§ Problem requirements
Repeat only part of the entries. Start at the line that has "Jesus Sees the" and keep going through the last line, exactly as given.

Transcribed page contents
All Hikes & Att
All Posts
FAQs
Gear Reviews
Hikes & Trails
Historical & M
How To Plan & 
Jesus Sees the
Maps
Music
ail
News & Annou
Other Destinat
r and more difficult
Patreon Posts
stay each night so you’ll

§ Task answer
Jesus Sees the
Maps
Music
ail
News & Annou
Other Destinat
r and more difficult
Patreon Posts
stay each night so you’ll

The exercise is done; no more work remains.